My heart almost folds up inside me as I acknowledge that he might have been asking seriously. The cold reality is that we haven’t been intimate in weeks, if not months. And last night, Jason couldn’t. Gullible me put it down to stress. Could it be that he’s actually having sex elsewhere? Regularly. Meeting another woman – otherwomen– he’s contacting online?

It’s preposterous. I know it is. Yet still, sick with nerves and uncertainty, I feel I have to go through with this. If I don’t see with my own eyes, won’t I always be wondering? Much as I’d like to think I could ignore it, I know that I can’t. This will be yet another thing that will haunt me at night.

Will Mark talk to me, I wonder? I toy with the idea of surreptitiously trying to extract information from him, or even openly asking him, and then abandon the idea. Jason and Mark go back years. Mark would never tell me anything that might betray their friendship.

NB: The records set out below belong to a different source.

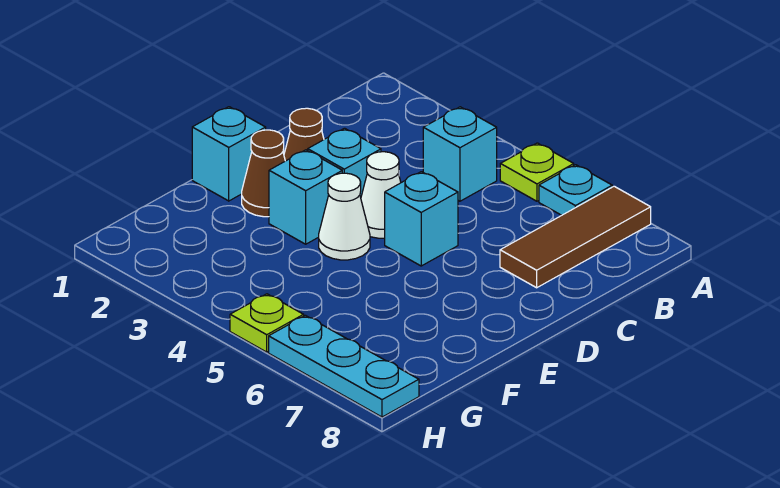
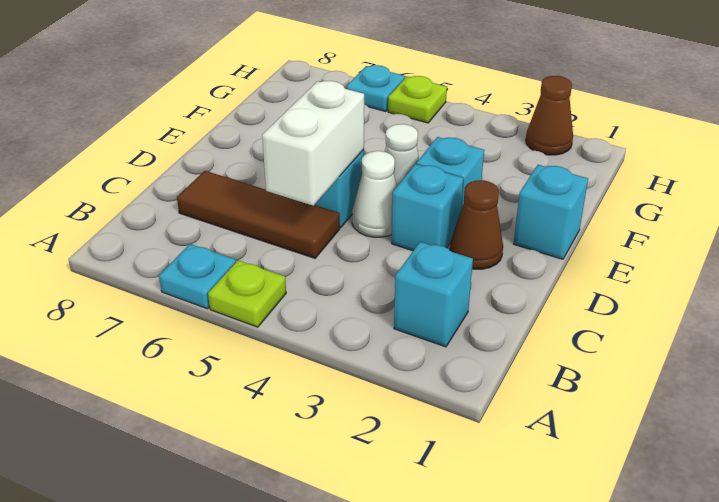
brown tile A7:C7 level 1 -> brown tile C5:C7 level 1
cyan brick B4 level 1 -> cyan brick B2 level 1
none -> white brick C5:D5 level 2
brown cone E2 level 1 -> brown cone H2 level 1
cyan plate H6:H8 level 1 -> cyan plate H6 level 1

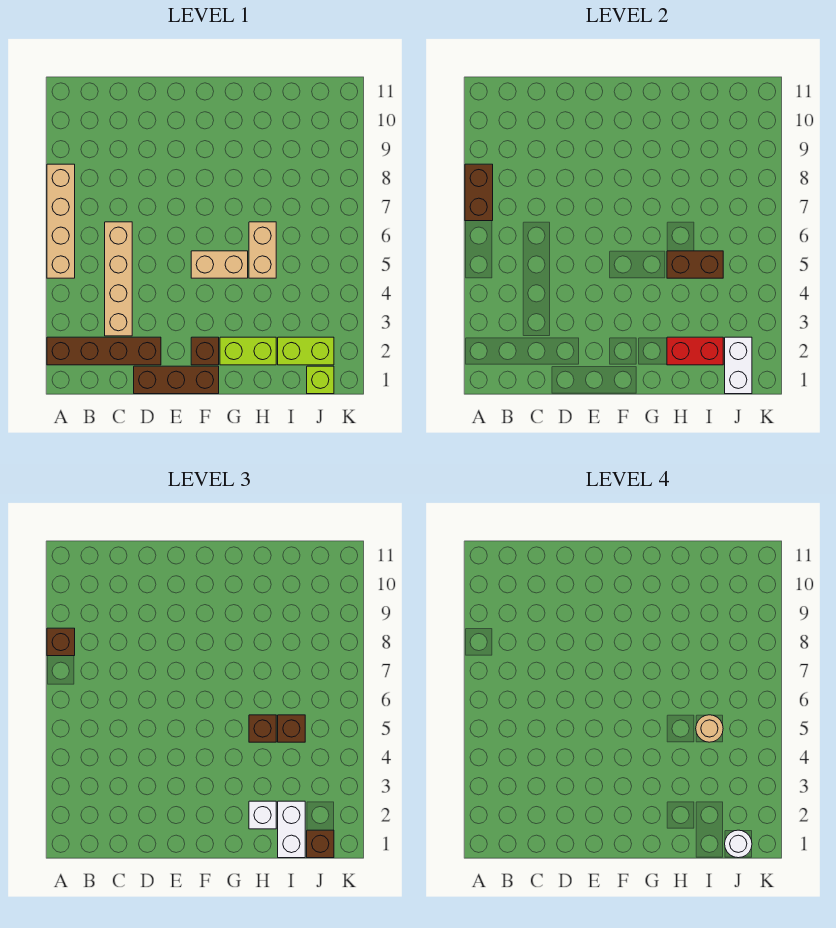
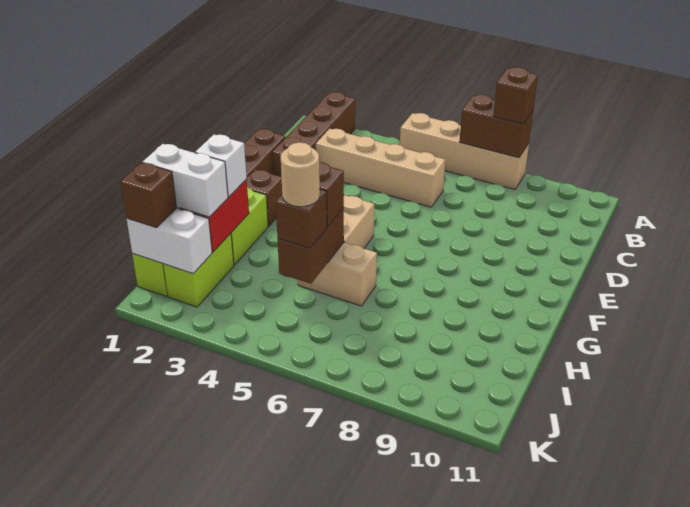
white round brick J1 level 4 -> none

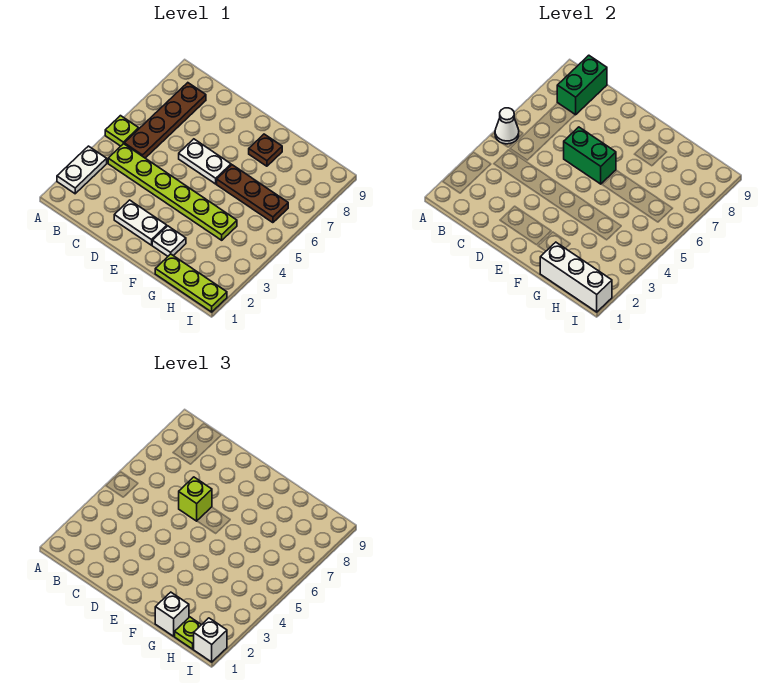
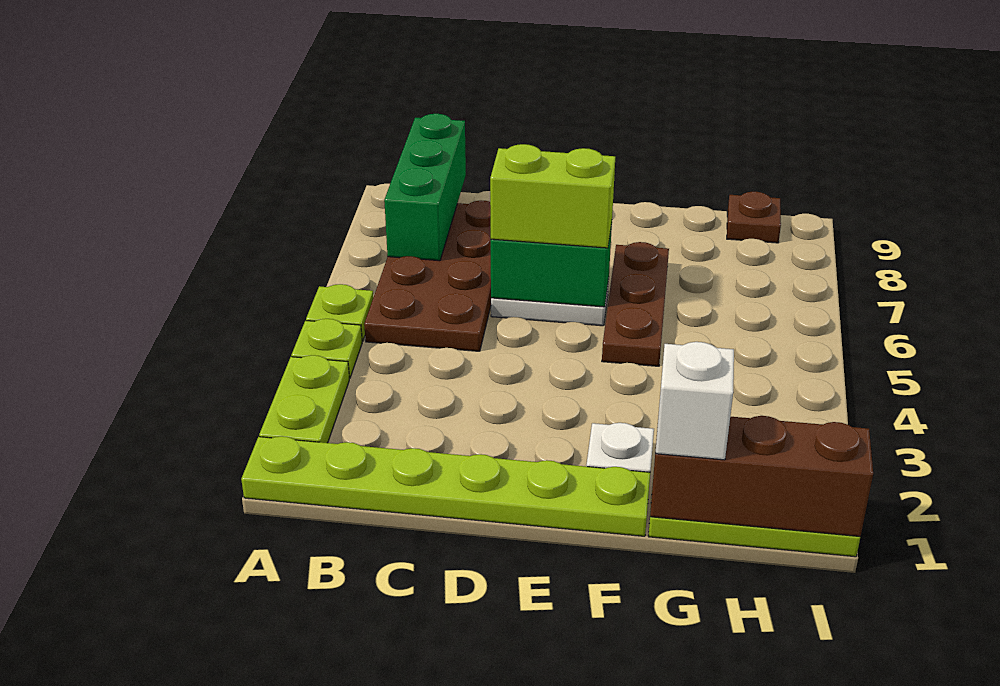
white plate A2:A3 level 1 -> lime plate A2:A3 level 1
white cone A5 level 2 -> none
lime plate B4:G4 level 1 -> lime plate A1:F1 level 1
brown plate B5:B8 level 1 -> brown plate B5:C8 level 1
green brick B8:B9 level 2 -> green brick B7:B9 level 2
white plate D2:E2 level 1 -> none
lime brick D6 level 3 -> lime brick D6:E6 level 3
brown plate F6:H6 level 1 -> brown plate F5:F7 level 1
brown plate F8 level 1 -> brown plate H9 level 1
white brick G1:I1 level 2 -> brown brick G1:I1 level 2
lime plate H1 level 3 -> lime plate A4 level 1
white brick I1 level 3 -> none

Bracing myself, I check my watch. I know exactly where Jason is right now. He’s doing what I begged him to do: ‘selling his soul’ to my father. He doesn’t want to do it. He’ll be feeling utterly humiliated, thinking he’s lived up to my father’s low expectations of him, perceiving himself as having failed in his fundamental obligation as a husband and father to provide for his family. And I’m about to do this.